Michel Moorkens, ex-scheepshersteller en voormalig lid van de ondernemingsraad van Mercantile namens ABVV-Metaal, nam het initiatief voor het schrijven van dit boek. Hij beschikte over een uitvoerig archief over de scheepsherstellers en de oorlog, maar ging samen met Marianne Gestels, voormalig vakbondssecretaris van BBTK en lid van de werkgroep Struikelstenen, Herman Luyckx, ex-secretaris van BBTK en Marc Pottelancie, huidig nationaal secretaris van ABVV-Metaal, in vele andere archieven op zoek naar nog meer informatie over de Antwerpse scheepsherstellingsbedrijven, de oorlog en het verzet.
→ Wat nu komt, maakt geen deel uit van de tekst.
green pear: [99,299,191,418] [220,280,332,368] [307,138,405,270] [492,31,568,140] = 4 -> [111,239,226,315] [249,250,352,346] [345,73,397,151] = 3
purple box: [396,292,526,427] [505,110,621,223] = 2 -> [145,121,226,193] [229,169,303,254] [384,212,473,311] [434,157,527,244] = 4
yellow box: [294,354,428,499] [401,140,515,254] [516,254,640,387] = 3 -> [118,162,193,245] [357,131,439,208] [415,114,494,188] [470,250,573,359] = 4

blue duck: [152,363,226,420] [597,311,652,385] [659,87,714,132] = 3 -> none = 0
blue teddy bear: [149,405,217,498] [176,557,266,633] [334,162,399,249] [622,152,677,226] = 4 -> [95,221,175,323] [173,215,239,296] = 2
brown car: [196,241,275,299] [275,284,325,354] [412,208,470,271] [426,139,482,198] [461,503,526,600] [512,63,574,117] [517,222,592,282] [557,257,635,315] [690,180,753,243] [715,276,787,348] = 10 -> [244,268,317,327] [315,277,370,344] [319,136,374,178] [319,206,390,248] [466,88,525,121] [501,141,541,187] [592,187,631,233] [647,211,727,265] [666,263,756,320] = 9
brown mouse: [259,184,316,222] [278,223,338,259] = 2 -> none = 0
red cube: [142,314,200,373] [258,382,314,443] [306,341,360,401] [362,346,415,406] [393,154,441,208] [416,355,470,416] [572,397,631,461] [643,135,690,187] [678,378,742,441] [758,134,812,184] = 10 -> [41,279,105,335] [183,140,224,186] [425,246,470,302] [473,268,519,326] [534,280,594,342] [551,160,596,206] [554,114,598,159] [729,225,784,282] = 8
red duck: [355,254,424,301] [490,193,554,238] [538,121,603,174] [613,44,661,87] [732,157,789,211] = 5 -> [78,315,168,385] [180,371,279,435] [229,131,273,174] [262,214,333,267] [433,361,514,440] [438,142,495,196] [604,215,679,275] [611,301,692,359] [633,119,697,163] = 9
In 1940 telde Antwerpen vier grote scheepsherstelbedrijven (Mercantile, Beliard-Crighton, Guthrie & Murdoch, The Engineering) en enkele kleinere. In al die bedrijven samen werkten ongeveer 6.000 arbeiders. De Duitse ‘Kriegsmarine’ nam de leiding van die bedrijven over, omdat de Duitsers er ook hun eigen schepen wilden laten herstellen. Uit protest tegen de nazi-bezetting werd een ‘Syndicaal Strijdkomiteit’ (SSK) opgericht omdat de traditionele vakbonden verboden waren. Maar niet alle scheepsherstellers en havenarbeiders kantten zich tegen de nazi-bezetting. Er waren er ook die met Mussolini en Hitler dweepten. De auteurs herinneren er trouwens aan dat er tijdens de oorlog in België meer collaborateurs dan verzetsstrijders waren.
Arbeiders werden illegale soldaten
Hoe kwamen de scheepsherstellers ertoe daadwerkelijk in het verzet te gaan tegen de nazi’s? Jos Vermaesen, de latere leider van de SSK, die drie jaar in de Duitse concentratiekampen verbleef, schreef hier na de oorlog het volgende over: ‘Wij waren democraten (…), wij konden niet anders dan geweld tegen geweld zetten. Wij werden WEERSTANDERS. Van arbeiders brachten wij het tot illegale soldaten (…) Wij hielpen slachtoffers, voortvluchtigen, ondergedoken. Wij saboteerden het economisch en militair bestel van de vijand.’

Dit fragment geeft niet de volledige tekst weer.